Note, checkpoint files and state_dict files have changed since merging of PR #299 (information about whether to use unique pairs is now part of these files). How to load/convert these into the newer versions is covered in the documentation (https://modelforge.readthedocs.io/en/latest/inference.html#load-inference-potential-from-training-checkpoint)
A mostly complete list of the main PRs since past release:
- #322 -- Allows profilers to be toggled via control file
- #319 -- Adds tmQM dataset
- #316 -- Optimize "calculate_radial_contributions" function to reduce GPU memory usage
- #311 -- Adds in functionality to load checkpoint files directly from wandb
- #308 -- Adds epoch time logging
- #307 -- Update to AIMNet2 architecture for radial and vector embedding
- #304 -- Fix a bug in center of mass shifting (required for dipole moment calculation)
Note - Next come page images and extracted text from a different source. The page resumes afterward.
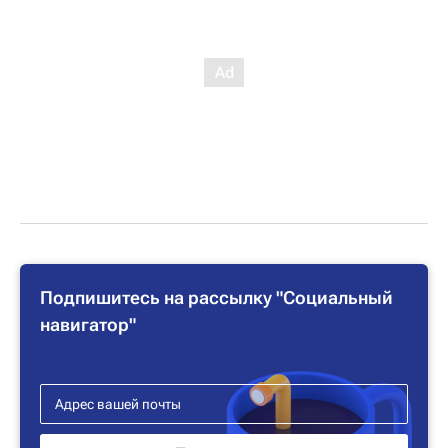
Подпишитесь на рассылку "Социальный
навигатор"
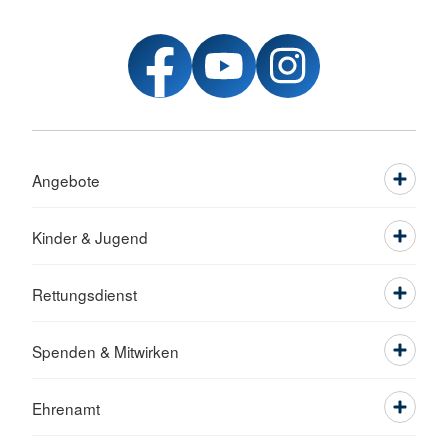
Angebote
Kinder & Jugend
Rettungsdienst
Spenden & Mitwirken
Ehrenamt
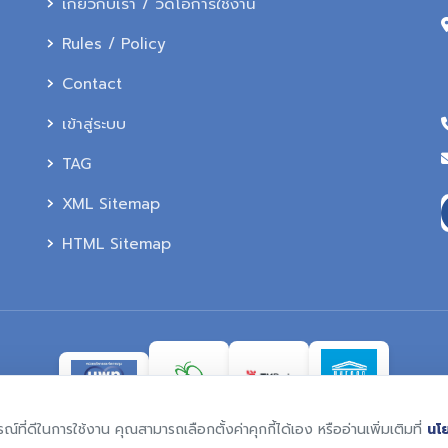
เกี่ยวกับเรา / วีดีโอการใช้งาน
Rules / Policy
Contact
เข้าสู่ระบบ
TAG
XML Sitemap
HTML Sitemap
รณ์ที่ดีในการใช้งาน คุณสามารถเลือกตั้งค่าคุกกี้ได้เอง หรืออ่านเพิ่มเติมที่
นโ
- #302 -- Adds regression plots and error histograms
- #301 -- Adding back in unit checking to HDF5 dataset loader, including unit conversion
- #300 -- Make dimensions consistent for predicted properties
- #299 -- OpenMM integration, including substantial refactoring of how neighbor lists are handled for inference.
- #296 -- Adds additional learning rate schedulers beyond step function reduction.
- #295 -- Chang NNPInput structure to allow us to write torch script models
- #294 -- check ani2x against original implementation
- #289 -- Log the gradient norm of loss component and model parameters
- #288 -- Separate training and inference setup in NNP factory
- #287 -- Change input structure from named tuple to class with slots
- #285 -- Add function to generate inference model from training checkpoint file
- #283 -- rename variables in NNP factory class
- #278 -- refactor tests to work with pytest-xdist for parallel test execution
- #275 -- Refactor training neighbor lists
- #268 -- Optimize the training routine
- #263 -- Add function to visualize compute graph of models
- #259 -- formulate paint interactions in a clearer message passing way
- #257 -- refactor inference neighbor lists
v0.1.1
This release provides several improvements and bug fixes.
Major bug fixes:
- Related to calculating losses when training with forces: #239, #240, #243
- PhysNet interaction module: #236
Notable additions:
- AimNet2 added to the available: NNPs #253
- Additional PhAlkEthOH dataset versions, including a version that removes configurations with high energy: #245
- Support to enable multiple cutoffs for models: #238
- Routines for handling long-range electrostatics (following the PhysNet approach): #235
- Charge conservation scheme: #234
v0.1.0
This is the initial release of the modelforge package.
This provides support for training several different Neural Network Potentials, including SchNet and ANI2x (Invariant architectures) and PaiNN, PhysNet, TensorNet, and SAKE (Equivariant architectures) using several curated datasets (QM9, ANI1x, ANI2x, SPICE 1, SPICE 1 openff, SPICE 2, and PhAlkEthOH openff).